* Text excerpt
Today's New Activity: BK Breakfast
There is a Burger King a stone's throw from my workplace. I tend to ignore it, except for on the two occasions when I went there for lunch (they make a surprisingly decent veggie burger!). But three days in a row I've cut my drive-time too close to make it to Starbucks before work and drove on through for some weak-but-tolerable coffee from BK. This morning I was also hungry, so being the sophisticated foodie that I am, I sprung for these hot mamas:
Those, my friends, are funnel cake sticks. That, my friends, is a mini-vat of icing meant to make more pleasurable the funnel cake sticks. This, my friends, is a bad idea. It's especially a bad idea at 8:30 in the morning. I would say it was something less than a breakfast of champions, for sure.

* Aim of the task
Please carry on the blog post about the Burger King breakfast from its last sentence, keeping the same voice.

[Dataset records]
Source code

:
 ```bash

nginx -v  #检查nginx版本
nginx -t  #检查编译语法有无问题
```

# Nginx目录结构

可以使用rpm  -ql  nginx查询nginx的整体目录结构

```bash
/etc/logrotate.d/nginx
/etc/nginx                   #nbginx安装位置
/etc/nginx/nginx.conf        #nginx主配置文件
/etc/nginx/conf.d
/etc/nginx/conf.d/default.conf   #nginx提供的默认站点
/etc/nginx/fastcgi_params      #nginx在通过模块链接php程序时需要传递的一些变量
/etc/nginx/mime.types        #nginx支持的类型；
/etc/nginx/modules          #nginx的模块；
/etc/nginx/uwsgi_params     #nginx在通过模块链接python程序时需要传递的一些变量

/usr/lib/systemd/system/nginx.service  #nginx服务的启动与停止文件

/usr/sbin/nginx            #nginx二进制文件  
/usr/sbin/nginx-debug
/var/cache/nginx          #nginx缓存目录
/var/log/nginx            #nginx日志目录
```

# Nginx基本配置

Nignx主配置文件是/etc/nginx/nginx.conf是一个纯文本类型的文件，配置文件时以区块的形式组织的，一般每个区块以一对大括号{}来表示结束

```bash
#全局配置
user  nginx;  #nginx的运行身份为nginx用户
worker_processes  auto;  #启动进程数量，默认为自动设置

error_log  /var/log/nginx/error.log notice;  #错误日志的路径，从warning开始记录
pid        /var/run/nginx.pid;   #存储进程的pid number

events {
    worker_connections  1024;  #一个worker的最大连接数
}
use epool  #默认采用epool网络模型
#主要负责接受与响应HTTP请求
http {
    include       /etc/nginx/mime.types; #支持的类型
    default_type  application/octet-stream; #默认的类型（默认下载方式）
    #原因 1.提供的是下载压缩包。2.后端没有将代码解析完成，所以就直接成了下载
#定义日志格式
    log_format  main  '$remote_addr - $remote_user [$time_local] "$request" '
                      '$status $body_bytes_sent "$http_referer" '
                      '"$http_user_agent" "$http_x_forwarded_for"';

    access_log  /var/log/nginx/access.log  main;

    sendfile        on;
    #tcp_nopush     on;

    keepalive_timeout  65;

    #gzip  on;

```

* Response area
So this is a good time to revisit that conversation I mentioned in yesterday's post, wherein Kelsi asked if I'm finding the new activities to be less appealing than the things I'd always done. Yesterday I'd said that I was actually finding myself wanting to repeat many of the days' new activities.
Today...yeah, today is not one of those days.
In other news....Get it? "News?" As in "new" as in "new activity," but plural? Eh? Eh?
Nevermind.
But there is something else. Today I went in for another session of acupuncture. I've been going somewhat regularly, and my acupuncturist has been working on trying to improve my circulation (I typically have the kind of iceberg feet you'd recoil from if you met under the covers). He's actually made some progress, as I don't feel quite the usual sting of cold when I'm un-socked, and I haven't recently been embarrassed to shake hands with people, feeling the need to apologize for the sudden jolt of icey unpleasantness I'd offered by way of greeting.
Today, he busted a new tool out of his bag-o-tricks. Moxibustion, or "Moxa." I'd never heard of this before. It is apparently a very old traditional Eastern medicinal technique that involves what looks like a super thick stick of incense, made from something called mugwort herb.
This is one he gave me for use at home.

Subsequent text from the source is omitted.